Many doctors assume that older patients with cardiovascular disease (CVD) who are frail are not good candidates for cardiac rehabilitation. “More likely the opposite is true,” said Daniel E. Forman, MD, professor of medicine for the Divisions of Geriatric Medicine and Cardiology in the University of Pittsburgh’s Department of Medicine in Pennsylvania.
“It is more common for doctors to refer relatively robust patients to cardiac rehabilitation, but to avoid it when they are frail,” said Forman during a session entitled “Tailoring Cardiac Rehabilitation to the Frail Elderly” during the 2016 American Heart Association (AHA) Scientific Sessions in a session. But he emphasized that “frail patients often derive the most benefit” and thereby are better able to “maintain impendence, physical function and quality of life despite CVD and hospitalizations.”

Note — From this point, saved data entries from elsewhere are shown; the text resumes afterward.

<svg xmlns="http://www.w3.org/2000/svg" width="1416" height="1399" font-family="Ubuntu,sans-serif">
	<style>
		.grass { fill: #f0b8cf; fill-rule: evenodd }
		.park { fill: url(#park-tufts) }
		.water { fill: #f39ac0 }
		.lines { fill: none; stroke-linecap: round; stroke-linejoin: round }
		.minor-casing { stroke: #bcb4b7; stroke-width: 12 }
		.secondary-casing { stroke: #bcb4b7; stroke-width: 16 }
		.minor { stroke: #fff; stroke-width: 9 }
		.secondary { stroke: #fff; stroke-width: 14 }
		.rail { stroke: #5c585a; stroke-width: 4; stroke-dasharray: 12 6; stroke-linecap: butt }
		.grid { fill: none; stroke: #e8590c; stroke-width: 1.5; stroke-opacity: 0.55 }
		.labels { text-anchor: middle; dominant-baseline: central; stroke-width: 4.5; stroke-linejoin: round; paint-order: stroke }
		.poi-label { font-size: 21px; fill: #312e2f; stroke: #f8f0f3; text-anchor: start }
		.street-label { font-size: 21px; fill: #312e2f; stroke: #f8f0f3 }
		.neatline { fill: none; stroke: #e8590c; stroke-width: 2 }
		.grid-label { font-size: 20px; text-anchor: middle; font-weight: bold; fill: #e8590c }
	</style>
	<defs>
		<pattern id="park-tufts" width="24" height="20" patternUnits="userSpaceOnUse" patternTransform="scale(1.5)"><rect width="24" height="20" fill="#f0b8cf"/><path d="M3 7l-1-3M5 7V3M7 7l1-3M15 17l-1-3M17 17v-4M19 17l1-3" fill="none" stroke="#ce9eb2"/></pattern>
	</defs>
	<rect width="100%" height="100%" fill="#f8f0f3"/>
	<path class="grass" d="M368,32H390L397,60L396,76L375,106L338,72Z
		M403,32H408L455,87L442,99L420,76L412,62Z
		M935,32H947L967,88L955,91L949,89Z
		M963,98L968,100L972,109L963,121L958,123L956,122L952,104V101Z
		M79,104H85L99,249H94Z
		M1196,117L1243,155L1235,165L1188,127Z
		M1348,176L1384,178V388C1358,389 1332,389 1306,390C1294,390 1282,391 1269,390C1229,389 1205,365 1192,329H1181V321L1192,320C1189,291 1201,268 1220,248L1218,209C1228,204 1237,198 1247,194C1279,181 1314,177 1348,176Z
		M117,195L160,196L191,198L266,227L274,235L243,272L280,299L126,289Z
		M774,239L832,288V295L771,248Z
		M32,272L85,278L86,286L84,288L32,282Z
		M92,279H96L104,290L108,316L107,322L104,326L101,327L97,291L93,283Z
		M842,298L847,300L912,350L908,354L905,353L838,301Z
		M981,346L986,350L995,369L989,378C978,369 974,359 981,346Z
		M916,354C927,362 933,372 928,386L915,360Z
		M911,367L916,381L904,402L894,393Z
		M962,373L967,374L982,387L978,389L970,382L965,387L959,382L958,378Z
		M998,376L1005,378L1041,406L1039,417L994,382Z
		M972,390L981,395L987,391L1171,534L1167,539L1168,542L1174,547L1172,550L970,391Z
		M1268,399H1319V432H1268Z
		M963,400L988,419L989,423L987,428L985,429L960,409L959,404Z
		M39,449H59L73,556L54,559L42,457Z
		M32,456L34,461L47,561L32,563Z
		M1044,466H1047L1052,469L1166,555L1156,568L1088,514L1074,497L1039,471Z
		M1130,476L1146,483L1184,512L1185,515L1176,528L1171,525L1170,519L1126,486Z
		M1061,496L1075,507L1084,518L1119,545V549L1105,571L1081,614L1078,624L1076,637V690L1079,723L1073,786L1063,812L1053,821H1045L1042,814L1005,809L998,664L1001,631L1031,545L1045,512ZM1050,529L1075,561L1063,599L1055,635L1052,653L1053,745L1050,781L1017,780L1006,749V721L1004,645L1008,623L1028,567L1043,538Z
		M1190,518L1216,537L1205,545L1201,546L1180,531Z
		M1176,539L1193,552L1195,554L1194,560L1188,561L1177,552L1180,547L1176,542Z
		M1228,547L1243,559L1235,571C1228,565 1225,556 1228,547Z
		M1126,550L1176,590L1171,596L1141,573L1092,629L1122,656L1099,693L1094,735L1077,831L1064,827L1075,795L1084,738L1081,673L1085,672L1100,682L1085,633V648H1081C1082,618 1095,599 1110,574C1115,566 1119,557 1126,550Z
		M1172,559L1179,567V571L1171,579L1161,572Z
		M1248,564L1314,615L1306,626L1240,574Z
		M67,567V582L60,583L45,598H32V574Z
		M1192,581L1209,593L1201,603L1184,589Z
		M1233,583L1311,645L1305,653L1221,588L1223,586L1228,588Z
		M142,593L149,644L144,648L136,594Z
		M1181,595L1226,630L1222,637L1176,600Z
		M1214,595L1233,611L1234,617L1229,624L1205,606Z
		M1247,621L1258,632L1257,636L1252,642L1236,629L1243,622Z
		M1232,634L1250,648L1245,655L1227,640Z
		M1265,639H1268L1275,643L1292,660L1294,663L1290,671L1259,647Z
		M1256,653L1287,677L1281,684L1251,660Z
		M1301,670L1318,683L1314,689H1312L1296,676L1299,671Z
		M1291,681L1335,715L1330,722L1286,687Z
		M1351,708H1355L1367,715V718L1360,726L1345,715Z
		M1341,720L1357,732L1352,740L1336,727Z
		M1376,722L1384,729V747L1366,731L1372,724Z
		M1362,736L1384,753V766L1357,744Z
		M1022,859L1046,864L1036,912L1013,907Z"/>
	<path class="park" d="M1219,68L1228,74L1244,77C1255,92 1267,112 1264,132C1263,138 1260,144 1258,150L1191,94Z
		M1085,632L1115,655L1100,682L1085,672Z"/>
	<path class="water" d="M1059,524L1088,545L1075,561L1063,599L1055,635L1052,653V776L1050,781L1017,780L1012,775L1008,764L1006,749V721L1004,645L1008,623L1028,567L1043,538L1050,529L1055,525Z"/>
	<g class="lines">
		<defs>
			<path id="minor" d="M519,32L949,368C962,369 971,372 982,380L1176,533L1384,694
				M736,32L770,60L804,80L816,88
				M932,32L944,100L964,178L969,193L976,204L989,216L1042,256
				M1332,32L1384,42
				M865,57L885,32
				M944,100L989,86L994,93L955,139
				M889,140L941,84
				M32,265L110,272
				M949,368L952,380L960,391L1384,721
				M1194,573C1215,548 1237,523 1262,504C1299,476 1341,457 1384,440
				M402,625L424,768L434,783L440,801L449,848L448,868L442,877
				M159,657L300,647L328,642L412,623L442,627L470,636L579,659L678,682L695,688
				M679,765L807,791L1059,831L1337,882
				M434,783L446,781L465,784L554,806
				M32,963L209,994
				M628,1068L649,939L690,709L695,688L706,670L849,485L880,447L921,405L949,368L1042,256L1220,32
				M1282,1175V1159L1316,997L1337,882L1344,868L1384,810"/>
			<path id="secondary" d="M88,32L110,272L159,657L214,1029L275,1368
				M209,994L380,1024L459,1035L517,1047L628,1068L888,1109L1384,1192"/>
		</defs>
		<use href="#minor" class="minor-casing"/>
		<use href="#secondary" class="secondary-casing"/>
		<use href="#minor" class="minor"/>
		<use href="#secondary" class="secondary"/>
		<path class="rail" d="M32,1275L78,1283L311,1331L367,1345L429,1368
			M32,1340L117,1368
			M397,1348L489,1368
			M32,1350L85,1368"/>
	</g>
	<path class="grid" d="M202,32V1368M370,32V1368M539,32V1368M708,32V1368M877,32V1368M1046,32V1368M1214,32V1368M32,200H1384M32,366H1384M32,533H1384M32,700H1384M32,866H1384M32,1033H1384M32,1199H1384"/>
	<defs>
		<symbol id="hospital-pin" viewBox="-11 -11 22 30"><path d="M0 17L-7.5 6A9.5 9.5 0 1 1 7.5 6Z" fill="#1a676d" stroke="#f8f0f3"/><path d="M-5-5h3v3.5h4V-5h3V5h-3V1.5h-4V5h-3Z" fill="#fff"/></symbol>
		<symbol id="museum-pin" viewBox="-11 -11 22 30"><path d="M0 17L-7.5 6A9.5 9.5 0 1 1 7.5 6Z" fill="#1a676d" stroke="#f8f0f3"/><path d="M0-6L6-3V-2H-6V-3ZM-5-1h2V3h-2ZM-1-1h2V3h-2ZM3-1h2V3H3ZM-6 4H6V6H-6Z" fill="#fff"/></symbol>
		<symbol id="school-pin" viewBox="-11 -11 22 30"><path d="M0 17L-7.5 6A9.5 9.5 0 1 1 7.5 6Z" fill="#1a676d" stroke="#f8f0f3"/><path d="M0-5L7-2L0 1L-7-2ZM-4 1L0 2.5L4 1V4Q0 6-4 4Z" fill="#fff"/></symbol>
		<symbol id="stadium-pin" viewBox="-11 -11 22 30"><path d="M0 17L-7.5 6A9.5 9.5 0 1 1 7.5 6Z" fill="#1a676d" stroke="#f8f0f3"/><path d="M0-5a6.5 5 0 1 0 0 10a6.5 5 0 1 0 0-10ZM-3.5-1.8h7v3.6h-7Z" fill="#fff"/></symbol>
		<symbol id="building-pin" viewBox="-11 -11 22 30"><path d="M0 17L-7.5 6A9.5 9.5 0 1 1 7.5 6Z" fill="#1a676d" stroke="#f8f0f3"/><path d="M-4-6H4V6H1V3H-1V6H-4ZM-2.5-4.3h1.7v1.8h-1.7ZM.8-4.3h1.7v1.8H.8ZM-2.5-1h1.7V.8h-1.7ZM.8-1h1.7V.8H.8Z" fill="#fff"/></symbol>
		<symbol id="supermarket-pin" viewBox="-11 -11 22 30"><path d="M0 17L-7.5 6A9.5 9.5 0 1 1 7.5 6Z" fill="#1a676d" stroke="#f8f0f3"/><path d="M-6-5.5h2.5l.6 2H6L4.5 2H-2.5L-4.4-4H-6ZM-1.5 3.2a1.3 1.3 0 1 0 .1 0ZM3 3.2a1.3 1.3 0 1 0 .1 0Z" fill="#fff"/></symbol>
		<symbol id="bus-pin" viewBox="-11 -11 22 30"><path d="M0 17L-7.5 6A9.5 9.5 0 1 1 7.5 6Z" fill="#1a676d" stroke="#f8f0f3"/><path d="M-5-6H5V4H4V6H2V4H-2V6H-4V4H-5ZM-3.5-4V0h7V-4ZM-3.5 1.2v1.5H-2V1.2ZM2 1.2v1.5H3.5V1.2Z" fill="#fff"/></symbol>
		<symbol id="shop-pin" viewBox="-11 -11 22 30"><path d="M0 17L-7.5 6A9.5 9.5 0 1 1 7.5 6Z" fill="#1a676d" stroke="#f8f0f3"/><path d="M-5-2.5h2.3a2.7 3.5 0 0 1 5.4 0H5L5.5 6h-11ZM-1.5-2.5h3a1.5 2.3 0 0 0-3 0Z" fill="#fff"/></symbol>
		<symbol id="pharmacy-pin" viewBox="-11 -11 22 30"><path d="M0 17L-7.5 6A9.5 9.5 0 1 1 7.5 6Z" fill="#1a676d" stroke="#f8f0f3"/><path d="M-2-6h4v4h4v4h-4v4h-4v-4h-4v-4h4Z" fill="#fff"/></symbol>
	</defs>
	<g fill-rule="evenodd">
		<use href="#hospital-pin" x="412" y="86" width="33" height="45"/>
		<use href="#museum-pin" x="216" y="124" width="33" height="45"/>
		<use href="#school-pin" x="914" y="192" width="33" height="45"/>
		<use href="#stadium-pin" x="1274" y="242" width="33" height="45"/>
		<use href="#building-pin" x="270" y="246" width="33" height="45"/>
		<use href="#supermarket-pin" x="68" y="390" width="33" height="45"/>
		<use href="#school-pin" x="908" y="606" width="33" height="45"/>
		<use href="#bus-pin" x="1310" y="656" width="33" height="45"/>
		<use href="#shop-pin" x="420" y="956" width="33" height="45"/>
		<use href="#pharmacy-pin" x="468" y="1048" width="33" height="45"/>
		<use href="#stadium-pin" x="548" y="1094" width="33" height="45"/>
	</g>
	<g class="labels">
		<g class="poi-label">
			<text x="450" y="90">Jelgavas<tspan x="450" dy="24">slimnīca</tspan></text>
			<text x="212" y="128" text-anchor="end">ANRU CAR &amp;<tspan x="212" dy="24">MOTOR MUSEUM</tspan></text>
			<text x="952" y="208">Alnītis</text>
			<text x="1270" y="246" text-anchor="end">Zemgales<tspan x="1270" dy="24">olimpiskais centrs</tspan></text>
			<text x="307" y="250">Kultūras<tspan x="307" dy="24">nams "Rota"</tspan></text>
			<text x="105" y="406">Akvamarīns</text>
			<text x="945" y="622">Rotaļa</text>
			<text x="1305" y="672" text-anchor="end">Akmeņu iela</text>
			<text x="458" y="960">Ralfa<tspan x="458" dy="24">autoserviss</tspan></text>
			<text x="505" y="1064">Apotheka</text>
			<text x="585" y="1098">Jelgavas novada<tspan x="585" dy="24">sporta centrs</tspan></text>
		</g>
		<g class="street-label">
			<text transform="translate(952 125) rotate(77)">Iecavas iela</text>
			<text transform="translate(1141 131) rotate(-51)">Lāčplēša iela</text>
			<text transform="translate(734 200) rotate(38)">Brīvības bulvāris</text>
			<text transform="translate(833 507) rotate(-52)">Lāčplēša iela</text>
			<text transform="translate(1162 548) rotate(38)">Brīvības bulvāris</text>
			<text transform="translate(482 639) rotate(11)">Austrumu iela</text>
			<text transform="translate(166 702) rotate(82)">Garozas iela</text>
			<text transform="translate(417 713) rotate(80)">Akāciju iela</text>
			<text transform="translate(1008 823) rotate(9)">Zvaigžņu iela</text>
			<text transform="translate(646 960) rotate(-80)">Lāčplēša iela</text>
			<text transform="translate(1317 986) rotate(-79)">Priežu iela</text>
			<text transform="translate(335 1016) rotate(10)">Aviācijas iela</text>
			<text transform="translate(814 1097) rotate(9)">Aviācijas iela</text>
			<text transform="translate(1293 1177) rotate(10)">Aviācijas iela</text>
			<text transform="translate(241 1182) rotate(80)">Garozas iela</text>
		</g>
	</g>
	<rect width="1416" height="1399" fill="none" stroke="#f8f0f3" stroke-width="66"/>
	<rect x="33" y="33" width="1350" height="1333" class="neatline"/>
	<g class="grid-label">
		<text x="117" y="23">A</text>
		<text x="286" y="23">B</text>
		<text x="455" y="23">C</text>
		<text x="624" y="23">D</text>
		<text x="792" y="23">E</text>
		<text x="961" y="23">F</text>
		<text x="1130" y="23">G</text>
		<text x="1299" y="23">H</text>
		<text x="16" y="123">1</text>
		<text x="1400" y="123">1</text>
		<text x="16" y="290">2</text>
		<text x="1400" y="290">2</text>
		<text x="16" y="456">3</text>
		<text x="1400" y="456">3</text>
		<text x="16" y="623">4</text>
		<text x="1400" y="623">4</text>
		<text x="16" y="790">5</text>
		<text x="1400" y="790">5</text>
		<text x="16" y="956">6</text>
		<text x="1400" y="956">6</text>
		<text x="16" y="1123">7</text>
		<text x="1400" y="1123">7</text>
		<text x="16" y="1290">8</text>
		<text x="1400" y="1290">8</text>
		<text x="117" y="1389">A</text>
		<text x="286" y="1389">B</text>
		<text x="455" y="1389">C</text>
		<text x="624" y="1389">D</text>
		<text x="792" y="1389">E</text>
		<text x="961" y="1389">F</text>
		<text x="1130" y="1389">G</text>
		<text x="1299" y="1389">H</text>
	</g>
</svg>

In his talk, Forman spoke on the importance of including physical frailty as a risk factor when assessing patients with CVD for cardiac rehabilitation. “Frailty predisposes to poor medical outcomes and loss of independence,” he said. Trained in both cardiology and geriatrics, Forman helped develop a novel cardiac rehabilitation program at the Veterans Administration Pittsburgh Healthcare System that broadens cardiac rehabilitation to include frailty.
“What we’ve done is to acknowledge that frailty is intertwined with cardiac disease in adults,” he said. “There is a robust physiological insight that shows how inflammation underlying cardiac disease overlaps with the mechanisms that also predispose to a phenotype of physical frailty.”

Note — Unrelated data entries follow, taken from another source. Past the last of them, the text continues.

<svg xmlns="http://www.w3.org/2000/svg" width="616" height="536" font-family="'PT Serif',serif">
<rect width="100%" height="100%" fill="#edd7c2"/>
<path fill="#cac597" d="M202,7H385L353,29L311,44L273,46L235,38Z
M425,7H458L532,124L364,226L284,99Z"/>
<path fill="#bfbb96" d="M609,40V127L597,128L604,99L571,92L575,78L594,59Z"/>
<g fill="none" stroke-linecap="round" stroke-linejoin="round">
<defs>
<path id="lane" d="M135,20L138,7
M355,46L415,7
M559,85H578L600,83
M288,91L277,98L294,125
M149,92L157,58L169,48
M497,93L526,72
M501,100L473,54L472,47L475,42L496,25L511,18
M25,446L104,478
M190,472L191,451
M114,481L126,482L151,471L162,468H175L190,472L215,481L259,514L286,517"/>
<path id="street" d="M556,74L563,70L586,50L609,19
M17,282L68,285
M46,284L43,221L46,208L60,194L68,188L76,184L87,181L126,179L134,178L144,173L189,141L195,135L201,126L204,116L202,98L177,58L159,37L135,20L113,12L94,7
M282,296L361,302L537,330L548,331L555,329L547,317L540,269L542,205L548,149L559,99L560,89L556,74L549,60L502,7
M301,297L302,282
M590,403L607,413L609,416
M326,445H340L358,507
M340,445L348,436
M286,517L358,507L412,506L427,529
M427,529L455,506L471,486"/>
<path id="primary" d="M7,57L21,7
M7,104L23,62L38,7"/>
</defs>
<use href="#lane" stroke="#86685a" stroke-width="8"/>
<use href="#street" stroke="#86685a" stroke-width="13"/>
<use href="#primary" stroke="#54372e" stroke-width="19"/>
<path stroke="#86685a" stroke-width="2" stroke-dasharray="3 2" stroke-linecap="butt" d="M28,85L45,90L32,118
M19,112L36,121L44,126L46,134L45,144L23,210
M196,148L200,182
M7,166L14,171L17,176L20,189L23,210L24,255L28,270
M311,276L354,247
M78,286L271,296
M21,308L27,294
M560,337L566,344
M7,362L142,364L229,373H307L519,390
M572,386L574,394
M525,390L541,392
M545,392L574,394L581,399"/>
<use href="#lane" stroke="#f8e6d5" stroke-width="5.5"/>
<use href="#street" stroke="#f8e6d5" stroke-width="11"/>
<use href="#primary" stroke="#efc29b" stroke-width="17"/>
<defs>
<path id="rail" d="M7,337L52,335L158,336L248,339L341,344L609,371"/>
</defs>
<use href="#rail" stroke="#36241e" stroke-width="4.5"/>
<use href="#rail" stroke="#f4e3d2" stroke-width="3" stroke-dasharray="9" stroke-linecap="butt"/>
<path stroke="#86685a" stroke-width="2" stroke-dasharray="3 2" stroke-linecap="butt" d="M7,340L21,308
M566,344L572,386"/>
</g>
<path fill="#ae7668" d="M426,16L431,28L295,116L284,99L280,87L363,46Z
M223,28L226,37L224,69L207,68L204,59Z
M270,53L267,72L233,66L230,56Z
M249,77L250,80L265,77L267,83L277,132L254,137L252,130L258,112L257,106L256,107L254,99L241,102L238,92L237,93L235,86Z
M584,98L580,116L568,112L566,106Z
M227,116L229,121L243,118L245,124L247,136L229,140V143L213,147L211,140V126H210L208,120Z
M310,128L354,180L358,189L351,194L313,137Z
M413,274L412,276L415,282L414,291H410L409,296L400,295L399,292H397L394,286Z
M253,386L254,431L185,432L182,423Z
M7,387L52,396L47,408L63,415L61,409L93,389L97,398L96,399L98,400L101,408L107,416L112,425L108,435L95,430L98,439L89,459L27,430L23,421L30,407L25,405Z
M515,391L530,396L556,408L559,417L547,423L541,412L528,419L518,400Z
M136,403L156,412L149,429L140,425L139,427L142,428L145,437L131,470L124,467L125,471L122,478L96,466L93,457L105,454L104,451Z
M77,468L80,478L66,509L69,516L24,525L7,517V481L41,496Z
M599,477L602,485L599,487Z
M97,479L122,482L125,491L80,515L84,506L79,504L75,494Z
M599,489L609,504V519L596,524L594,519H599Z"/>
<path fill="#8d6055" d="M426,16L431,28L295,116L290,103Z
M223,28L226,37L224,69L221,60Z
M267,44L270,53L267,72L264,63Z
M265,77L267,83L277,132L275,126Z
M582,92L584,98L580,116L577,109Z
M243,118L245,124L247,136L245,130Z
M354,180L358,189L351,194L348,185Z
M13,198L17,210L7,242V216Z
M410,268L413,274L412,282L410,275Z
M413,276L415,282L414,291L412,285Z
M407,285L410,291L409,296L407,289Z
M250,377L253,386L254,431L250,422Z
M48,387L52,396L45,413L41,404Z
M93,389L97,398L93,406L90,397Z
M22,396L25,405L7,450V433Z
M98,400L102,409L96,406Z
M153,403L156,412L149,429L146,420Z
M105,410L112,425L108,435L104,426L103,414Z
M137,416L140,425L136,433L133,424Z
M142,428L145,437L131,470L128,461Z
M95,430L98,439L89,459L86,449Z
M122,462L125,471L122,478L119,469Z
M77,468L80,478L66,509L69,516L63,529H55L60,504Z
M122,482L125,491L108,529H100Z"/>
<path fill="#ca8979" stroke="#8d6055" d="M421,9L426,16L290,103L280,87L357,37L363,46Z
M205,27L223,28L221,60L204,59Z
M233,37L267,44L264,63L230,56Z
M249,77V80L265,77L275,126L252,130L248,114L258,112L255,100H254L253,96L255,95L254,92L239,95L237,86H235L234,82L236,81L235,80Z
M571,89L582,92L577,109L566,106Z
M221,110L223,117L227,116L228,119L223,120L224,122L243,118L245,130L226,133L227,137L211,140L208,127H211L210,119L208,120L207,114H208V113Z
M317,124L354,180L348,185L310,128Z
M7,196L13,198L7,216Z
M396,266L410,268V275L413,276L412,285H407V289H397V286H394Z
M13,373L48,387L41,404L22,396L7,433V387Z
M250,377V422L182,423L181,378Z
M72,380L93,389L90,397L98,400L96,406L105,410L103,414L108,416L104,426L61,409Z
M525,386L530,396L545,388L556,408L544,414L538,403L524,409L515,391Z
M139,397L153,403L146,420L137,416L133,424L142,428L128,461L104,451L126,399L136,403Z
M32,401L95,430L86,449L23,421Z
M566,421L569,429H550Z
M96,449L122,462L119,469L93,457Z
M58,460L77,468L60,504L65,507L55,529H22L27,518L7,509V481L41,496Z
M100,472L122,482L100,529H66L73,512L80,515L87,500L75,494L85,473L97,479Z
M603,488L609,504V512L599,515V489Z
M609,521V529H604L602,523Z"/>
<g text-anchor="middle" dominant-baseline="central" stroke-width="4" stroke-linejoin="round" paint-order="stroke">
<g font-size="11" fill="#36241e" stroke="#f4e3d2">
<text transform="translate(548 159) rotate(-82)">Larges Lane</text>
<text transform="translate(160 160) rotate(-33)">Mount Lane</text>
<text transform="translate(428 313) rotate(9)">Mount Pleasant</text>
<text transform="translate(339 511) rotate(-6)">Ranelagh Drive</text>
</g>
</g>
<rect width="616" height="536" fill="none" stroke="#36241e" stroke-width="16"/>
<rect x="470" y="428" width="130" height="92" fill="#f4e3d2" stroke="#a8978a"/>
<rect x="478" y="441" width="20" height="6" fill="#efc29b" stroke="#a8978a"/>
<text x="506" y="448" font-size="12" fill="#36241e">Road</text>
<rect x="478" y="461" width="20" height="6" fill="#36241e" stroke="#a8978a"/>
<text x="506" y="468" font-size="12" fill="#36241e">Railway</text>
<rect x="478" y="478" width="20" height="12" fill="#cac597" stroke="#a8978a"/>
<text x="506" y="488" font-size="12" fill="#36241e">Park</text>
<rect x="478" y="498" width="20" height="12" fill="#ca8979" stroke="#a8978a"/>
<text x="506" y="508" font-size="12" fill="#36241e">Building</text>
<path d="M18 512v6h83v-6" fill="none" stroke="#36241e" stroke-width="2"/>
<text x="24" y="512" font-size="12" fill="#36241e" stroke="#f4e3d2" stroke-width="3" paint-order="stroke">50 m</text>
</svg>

Forman described physical frailty as a loss of lean muscle mass as well as speed of movement, weakening, fatigability and diminished activity that are typical among many older people struggling with CVD.
The intertwining of frailty and CVD is particularly magnified, he said, in respect to patients who are hospitalized. Often these patients become more disabled while in the hospital, even if the incident CVD is treated successfully, and they either do poorly at home or go to a nursing home, and many are soon re-hospitalized for non-cardiovascular issues. “Frailty essentially exacerbates vulnerability to poor short- and long-term outcomes,” Forman said.
Next: "Powerful measure" of the benefit of cardiac rehabilitation
Forman asserted that cardiac rehabilitation can moderate frailty in these patients, and he emphasized the value of a holistic perspective of what predisposes patients to CVD risk. “When people say risk factors for cardiac rehabilitation, they often talk about ejection fraction, cholesterol or tobacco history,” he said. “We agree with that, but also with the need to address other dimensions of the patient.”
Along with the traditional precepts of cardiac rehabilitation to achieve risk factor reduction, aerobic exercise and education, Forman and his colleagues have added strength and balance as key training goals for frail patients.
In addition, Forman said they also assess for and address cognitive impairments that are sometimes associated with frailty. One critical component in their program is the development of instructions and reinforcements geared toward patients with cognitive deficits.
Although the cardiac rehabilitation program at Veterans Administration Pittsburgh Healthcare System is only one year old, Forman said that pre/post data on over 70 patients show that the patients who are frail benefit the most from the program compared to patients who are not frail with proportionately greater improvements in strength, speed and balance.
Another powerful measure of the benefit of cardiac rehabilitation in frail patients, Forman said, is the measure of confidence that patients feel in their daily activities (e.g., questions like “Do you feel safe walking up the driveway or walking to the grocery store?”). “Everyone [in cardiac rehabilitation] benefits,” said Forman, “but the benefit relative to initial impairment is greater in patients who are frail.”
Overall, Forman says that he thinks the inclusion of frailty in the assessment and management of CVD patients is a “no brainer” and anticipates that it will become a component of other cardiac rehabilitation programs.
He emphasized that cardiac rehabilitation is a vital part of overall cardiovascular care for frail adults, and it plays a key role in enabling vulnerable patients to regain capacities to manage their activities of daily living, and to reduce chances of rehospitalization.